Narrow victory

The Supreme Court’s ruling keeps alive the limited use of race to achieve a more diverse student body

6/26/2013

A compromise ruling on affirmative action, brokered by the U.S. Supreme Court on Monday, won’t satisfy everyone, including the most ardent supporters of using race-conscious college admissions policies to remedy past wrongs. Even so, the 7-1 decision kept alive, at least for now, the limited use of race to achieve the kind of campus diversity that will help ensure a more just and productive society.

The decision, focused on an admissions plan used by the University of Texas at Austin, affirmed precedents going back to 1978 that government has a compelling interest in assembling a more diverse student body — including by giving some consideration to an applicant’s race — to achieve social and educational benefits.

In 2003, a divided court approved the narrow use of race by the University of Michigan law school to create sufficient diversity to enrich the educations of all students.

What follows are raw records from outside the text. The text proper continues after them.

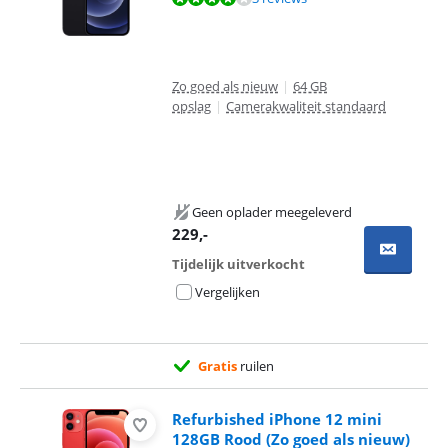
Zo goed als nieuw
|
64 GB
opslag
|
Camerakwaliteit standaard
Geen oplader meegeleverd
229
,-
Tijdelijk uitverkocht
Vergelijken
Gratis
ruilen
Refurbished iPhone 12 mini
128GB Rood (Zo goed als nieuw)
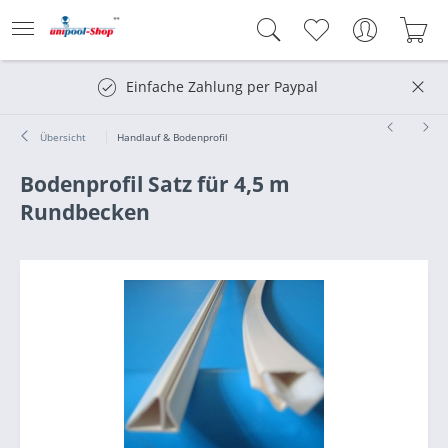
Einfache Zahlung per Paypal
Übersicht
Handlauf & Bodenprofil
Bodenprofil Satz für 4,5 m
Rundbecken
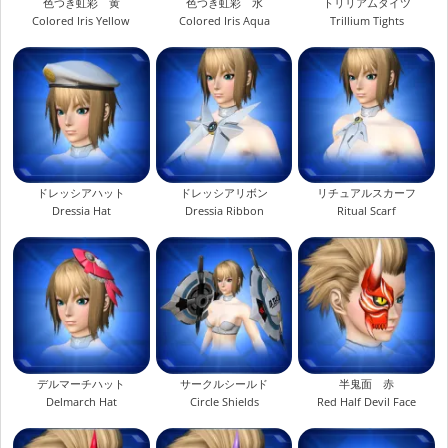
色つき虹彩 黄
色つき虹彩 水
トリリアムタイツ
Colored Iris Yellow
Colored Iris Aqua
Trillium Tights
ドレッシアハット
ドレッシアリボン
リチュアルスカーフ
Dressia Hat
Dressia Ribbon
Ritual Scarf
デルマーチハット
サークルシールド
半鬼面 赤
Delmarch Hat
Circle Shields
Red Half Devil Face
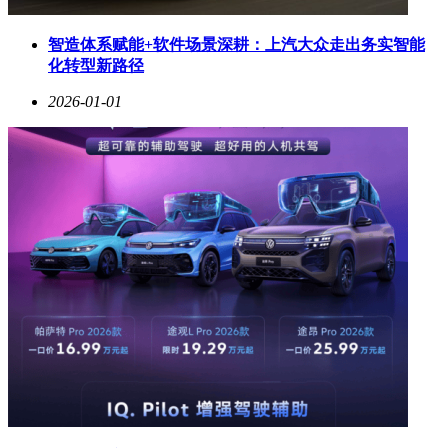
智造体系赋能+软件场景深耕：上汽大众走出务实智能
化转型新路径
2026-01-01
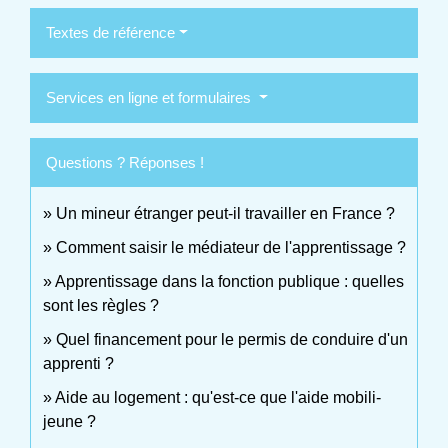
Textes de référence
Services en ligne et formulaires
Questions ? Réponses !
Un mineur étranger peut-il travailler en France ?
Comment saisir le médiateur de l'apprentissage ?
Apprentissage dans la fonction publique : quelles
sont les règles ?
Quel financement pour le permis de conduire d'un
apprenti ?
Aide au logement : qu'est-ce que l'aide mobili-
jeune ?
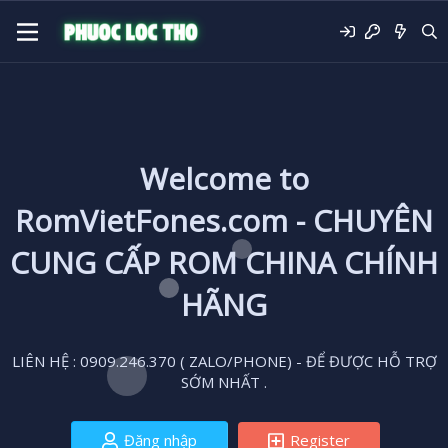
Welcome to
RomVietFones.com - CHUYÊN
CUNG CẤP ROM CHINA CHÍNH
HÃNG
LIÊN HỆ : 0909.246.370 ( ZALO/PHONE) - ĐỂ ĐƯỢC HỖ TRỢ
SỚM NHẤT .
Đăng nhập
Register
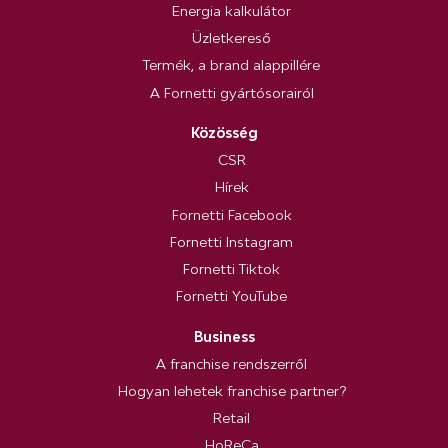
Energia kalkulátor
Üzletkereső
Termék, a brand alappillére
A Fornetti gyártósorairól
Közösség
CSR
Hírek
Fornetti Facebook
Fornetti Instagram
Fornetti Tiktok
Fornetti YouTube
Business
A franchise rendszerről
Hogyan lehetek franchise partner?
Retail
HoReCa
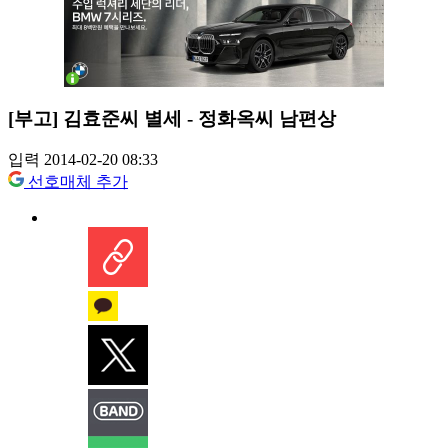
[부고] 김효준씨 별세 - 정화옥씨 남편상
입력 2014-02-20 08:33
선호매체 추가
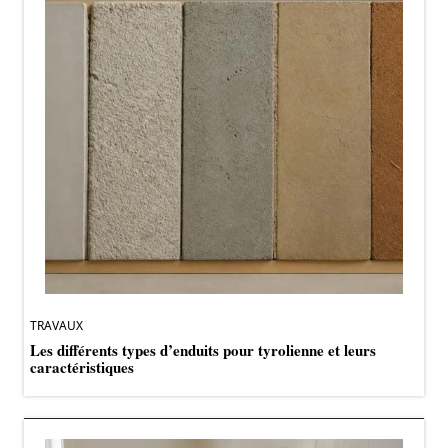
TRAVAUX
Les différents types d’enduits pour tyrolienne et leurs
caractéristiques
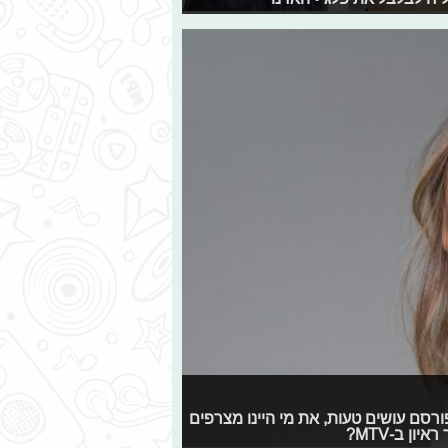
ס המפורסם עושים טעות, את מי היינו מצרפים
ן ב-MTV?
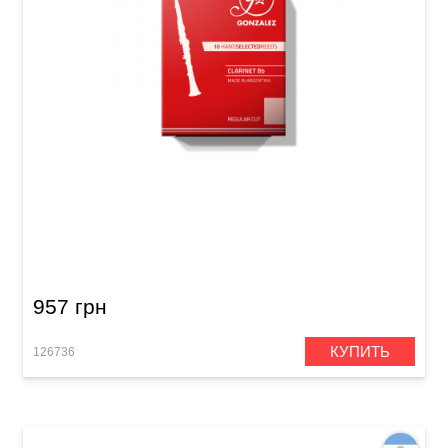
Трость для кларнета Gonzalez Bb Clarinet RC
x 10 2 1/2
957 грн
КУПИТЬ
126736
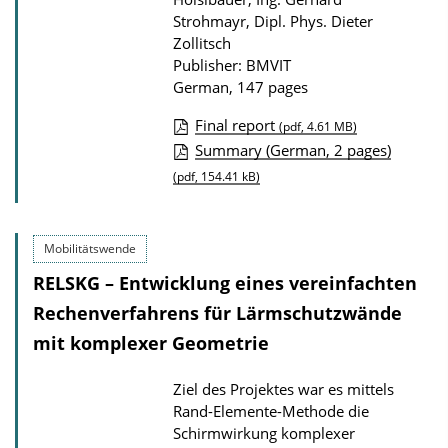
Strohmayr, Dipl. Phys. Dieter
Zollitsch
Publisher: BMVIT
German, 147 pages
Final report
(pdf, 4.61 MB)
P
Summary (German, 2 pages)
u
(pdf, 154.41 kB)
b
l
Mobilitätswende
i
RELSKG – Entwicklung eines vereinfachten
c
Rechenverfahrens für Lärmschutzwände
a
mit komplexer Geometrie
t
i
Ziel des Projektes war es mittels
o
Rand-Elemente-Methode die
n
Schirmwirkung komplexer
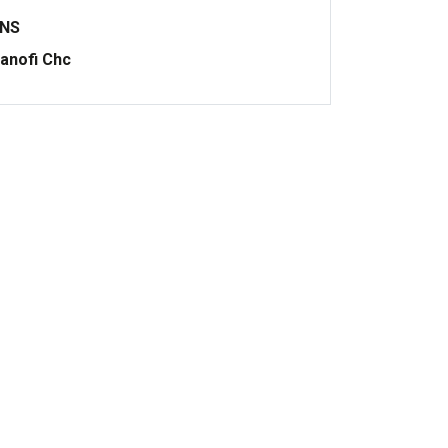
ONS
anofi Chc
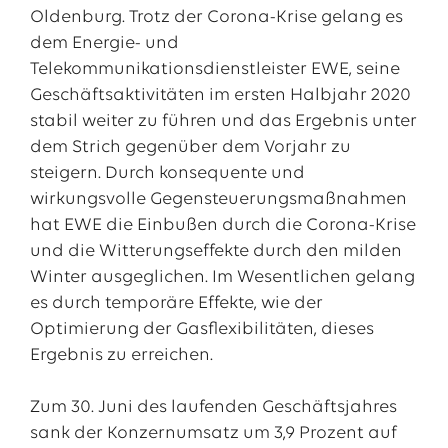
Oldenburg. Trotz der Corona-Krise gelang es
dem Energie- und
Telekommunikationsdienstleister EWE, seine
Geschäftsaktivitäten im ersten Halbjahr 2020
stabil weiter zu führen und das Ergebnis unter
dem Strich gegenüber dem Vorjahr zu
steigern. Durch konsequente und
wirkungsvolle Gegensteuerungsmaßnahmen
hat EWE die Einbußen durch die Corona-Krise
und die Witterungseffekte durch den milden
Das EWE-Jobportal
Winter ausgeglichen. Im Wesentlichen gelang
Unsere neuesten Stellenangebote
es durch temporäre Effekte, wie der
Optimierung der Gasflexibilitäten, dieses
Ergebnis zu erreichen.
Zum 30. Juni des laufenden Geschäftsjahres
sank der Konzernumsatz um 3,9 Prozent auf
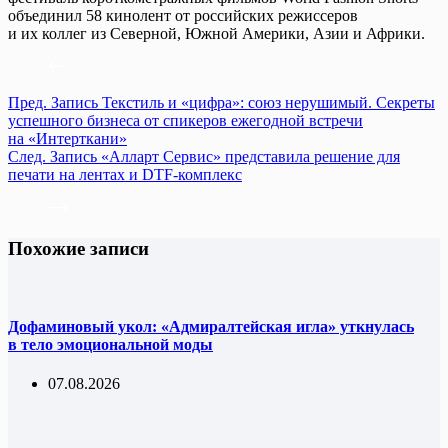
объединил 58 кинолент от российских режиссеров
и их коллег из Северной, Южной Америки, Азии и Африки.
Пред.
Запись
Текстиль и «цифра»: союз нерушимый. Секреты
успешного бизнеса от спикеров ежегодной встречи
на «Интерткани»
След.
Запись
«Алларт Сервис» представила решение для
печати на лентах и DTF-комплекс
Похожие записи
Дофаминовый укол: «Адмиралтейская игла» уткнулась
в тело эмоциональной моды
07.08.2026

But the high court also sent the Texas case back for further judicial review by the U.S. Court of Appeals for the Fifth Circuit to determine whether a race-neutral policy could achieve the levels of diversity sought by the university. In doing so, justices clearly set a higher bar for justifying, and applying, race-conscious admissions policies.

Such scrutiny could jeopardize the University of Texas’ affirmative action program and spark other legal challenges to race-conscious admissions plans around the country. What the ruling will mean to the University of Texas program and, ultimately, to similar efforts nationwide, including in Ohio, is still unclear. They may prompt more colleges to develop class-based admissions policies that also serve to increase racial diversity.

Writing for the majority, Justice Anthony Kennedy stated that colleges and universities must show that “available, workable race-neutral alternatives” are insufficient.

Constitutionally, such a rigorous standard appears onerous, and unnecessary, for policies that consider race as only one of many factors in a decision to admit. As Justice Ruth Bader Ginsburg argued in her dissent, lower courts already had applied such strictures in upholding the university’s limited use of race in its admission policy. There is, thus, no compelling need for the appeals court to review the case again.

Nevertheless, the high court’s ruling does not ban the use of race in college admissions programs, and it provides any university whose admissions policy is challenged an opportunity to prove its program was necessary.

Today’s college students will have to live, and compete, in an increasingly diverse nation and world. The U.S. Supreme Court’s latest ruling on affirmative action, while flawed, need not prove fatal to the efforts of colleges and universities to assemble a more diverse student body that will increase the value of all students’ education.